# HMSAS Southern Sea



## Popeye1975 (Feb 1, 2017)

Although a Royal Navy signalman, my father may have served for a short time aboard the converted trawler 'Southern Sea' probably in the Mediterranean in 1941. He may have served with a Raymond Clarke of 249 Loop Street Pietermaritzburg, and a character known as 'Lofty'. 
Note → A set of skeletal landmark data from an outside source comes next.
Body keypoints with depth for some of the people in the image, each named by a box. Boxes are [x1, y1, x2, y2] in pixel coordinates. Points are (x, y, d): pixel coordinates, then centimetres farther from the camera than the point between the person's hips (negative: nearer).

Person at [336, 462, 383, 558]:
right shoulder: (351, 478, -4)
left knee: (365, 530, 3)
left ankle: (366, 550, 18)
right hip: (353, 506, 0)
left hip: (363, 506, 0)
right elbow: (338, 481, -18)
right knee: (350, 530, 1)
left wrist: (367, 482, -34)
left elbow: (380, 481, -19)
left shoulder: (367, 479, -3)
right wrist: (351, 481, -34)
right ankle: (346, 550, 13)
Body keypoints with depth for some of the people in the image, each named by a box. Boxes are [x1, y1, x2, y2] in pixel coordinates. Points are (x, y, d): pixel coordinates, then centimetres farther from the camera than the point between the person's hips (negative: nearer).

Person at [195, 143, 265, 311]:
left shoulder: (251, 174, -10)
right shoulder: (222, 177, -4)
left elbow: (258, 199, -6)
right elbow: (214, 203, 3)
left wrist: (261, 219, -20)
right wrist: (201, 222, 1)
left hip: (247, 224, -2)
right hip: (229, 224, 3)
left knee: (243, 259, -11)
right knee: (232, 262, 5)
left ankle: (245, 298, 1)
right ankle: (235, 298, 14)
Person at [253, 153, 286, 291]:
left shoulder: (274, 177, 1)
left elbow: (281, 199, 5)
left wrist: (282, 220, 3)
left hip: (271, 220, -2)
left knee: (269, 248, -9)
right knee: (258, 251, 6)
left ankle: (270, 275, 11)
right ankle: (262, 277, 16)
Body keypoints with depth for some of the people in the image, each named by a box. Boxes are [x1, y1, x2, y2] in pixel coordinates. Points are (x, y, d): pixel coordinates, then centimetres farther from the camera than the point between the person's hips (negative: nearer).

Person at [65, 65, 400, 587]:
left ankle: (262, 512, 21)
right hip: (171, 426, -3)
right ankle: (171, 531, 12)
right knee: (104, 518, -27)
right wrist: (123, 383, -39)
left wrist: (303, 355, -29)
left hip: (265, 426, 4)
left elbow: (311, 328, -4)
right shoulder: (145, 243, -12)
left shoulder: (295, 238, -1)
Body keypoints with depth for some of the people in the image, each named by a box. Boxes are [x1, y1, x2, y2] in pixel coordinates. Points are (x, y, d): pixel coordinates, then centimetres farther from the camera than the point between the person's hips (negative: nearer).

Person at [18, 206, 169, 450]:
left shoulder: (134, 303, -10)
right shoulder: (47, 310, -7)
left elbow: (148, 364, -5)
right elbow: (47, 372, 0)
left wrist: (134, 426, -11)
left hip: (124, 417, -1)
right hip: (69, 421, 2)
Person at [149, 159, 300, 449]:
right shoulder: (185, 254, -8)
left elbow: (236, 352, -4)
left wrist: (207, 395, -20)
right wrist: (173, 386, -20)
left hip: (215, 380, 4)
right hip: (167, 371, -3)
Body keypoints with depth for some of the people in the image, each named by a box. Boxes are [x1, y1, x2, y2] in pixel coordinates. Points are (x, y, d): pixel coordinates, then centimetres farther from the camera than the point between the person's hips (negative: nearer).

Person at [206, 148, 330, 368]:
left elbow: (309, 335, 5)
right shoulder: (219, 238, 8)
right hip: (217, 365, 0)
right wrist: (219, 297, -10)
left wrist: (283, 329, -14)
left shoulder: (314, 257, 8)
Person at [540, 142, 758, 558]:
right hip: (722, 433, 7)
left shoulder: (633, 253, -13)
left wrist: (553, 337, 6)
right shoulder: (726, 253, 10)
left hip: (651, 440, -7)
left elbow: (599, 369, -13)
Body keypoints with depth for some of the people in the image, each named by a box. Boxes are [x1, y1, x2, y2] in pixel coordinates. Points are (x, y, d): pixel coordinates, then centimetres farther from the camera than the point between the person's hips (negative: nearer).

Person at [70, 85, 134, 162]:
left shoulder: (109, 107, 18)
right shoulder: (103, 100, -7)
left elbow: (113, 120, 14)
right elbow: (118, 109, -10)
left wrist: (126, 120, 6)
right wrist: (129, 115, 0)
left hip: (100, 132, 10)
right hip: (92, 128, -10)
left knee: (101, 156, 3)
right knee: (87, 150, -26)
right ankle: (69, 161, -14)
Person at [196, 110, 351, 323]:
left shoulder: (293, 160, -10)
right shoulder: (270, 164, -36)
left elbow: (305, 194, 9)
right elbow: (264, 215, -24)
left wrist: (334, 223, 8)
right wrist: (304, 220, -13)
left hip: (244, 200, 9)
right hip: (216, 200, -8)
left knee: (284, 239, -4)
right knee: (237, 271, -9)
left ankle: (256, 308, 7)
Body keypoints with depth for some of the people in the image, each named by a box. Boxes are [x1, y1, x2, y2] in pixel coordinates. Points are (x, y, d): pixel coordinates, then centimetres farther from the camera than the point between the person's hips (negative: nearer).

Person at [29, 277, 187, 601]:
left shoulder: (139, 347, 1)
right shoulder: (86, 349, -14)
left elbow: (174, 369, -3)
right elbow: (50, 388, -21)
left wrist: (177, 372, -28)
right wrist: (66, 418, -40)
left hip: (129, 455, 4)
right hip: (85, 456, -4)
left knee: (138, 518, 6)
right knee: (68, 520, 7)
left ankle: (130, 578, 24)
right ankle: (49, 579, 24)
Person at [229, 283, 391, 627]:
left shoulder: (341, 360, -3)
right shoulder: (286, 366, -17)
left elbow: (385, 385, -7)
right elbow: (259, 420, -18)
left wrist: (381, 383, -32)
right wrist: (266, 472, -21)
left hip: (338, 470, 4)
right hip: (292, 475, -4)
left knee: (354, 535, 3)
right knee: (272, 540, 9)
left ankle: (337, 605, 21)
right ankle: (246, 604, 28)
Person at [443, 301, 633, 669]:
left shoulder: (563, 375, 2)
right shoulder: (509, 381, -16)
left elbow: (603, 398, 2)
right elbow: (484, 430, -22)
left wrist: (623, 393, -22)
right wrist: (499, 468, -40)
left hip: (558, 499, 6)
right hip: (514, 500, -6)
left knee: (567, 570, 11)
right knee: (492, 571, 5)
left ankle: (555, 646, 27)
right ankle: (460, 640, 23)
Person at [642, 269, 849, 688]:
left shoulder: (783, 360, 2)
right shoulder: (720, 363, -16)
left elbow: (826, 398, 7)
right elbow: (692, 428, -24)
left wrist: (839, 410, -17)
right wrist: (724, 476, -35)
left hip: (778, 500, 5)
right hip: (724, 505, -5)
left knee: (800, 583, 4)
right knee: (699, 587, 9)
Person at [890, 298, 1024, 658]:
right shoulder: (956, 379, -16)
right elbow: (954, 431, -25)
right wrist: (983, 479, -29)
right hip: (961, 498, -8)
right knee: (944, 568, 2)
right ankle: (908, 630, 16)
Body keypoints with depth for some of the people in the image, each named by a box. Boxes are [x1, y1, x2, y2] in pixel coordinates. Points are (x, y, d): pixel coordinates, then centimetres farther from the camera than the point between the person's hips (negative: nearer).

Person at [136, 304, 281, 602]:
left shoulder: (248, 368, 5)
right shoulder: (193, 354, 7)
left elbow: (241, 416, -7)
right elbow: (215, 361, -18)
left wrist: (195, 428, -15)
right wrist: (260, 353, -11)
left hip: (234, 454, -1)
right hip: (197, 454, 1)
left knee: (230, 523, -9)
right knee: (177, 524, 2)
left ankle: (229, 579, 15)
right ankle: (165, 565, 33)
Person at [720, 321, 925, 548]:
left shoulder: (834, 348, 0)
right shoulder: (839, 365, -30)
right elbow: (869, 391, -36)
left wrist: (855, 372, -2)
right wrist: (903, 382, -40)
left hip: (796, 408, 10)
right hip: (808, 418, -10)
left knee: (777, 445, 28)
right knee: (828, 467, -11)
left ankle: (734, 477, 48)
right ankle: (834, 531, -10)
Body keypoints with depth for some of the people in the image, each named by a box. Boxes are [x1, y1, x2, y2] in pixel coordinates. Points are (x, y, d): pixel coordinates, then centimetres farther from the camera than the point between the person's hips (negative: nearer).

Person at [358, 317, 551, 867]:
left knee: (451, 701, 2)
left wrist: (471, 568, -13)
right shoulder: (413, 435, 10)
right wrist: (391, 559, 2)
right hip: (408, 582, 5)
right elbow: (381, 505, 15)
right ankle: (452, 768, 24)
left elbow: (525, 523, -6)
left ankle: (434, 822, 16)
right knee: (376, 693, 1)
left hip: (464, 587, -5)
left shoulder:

Does anyone know of any way to check with South African Naval records to verify any of these facts? Oh, and to save everyone a lot of time, I already have the pathetic excuse of a Royal Naval Record from TNT.


----------



## jg grant (Nov 22, 2007)

Hi from New Zealand. Lots of clued up people on this site. Good luck.


----------



## exsailor (Dec 18, 2005)

Maybe an enquiry to the South African Naval Museum will result in an answer to your question or at least point you in the right direction.
http://www.simonstown.com/navalmuseum/index.htm

Dennis.


----------



## harrycharmaine (Jun 13, 2019)

Good Day Popeye, are you still looking for information on HMSAS Southern Sea?
What was your Fathers name, I have a group photo with names and a photo of Lofty, Bob Barker, Bob Lee, Burt Thorrton, Seaman Gunner Tommy Brews, Sea AE Holt, Regards Harry


----------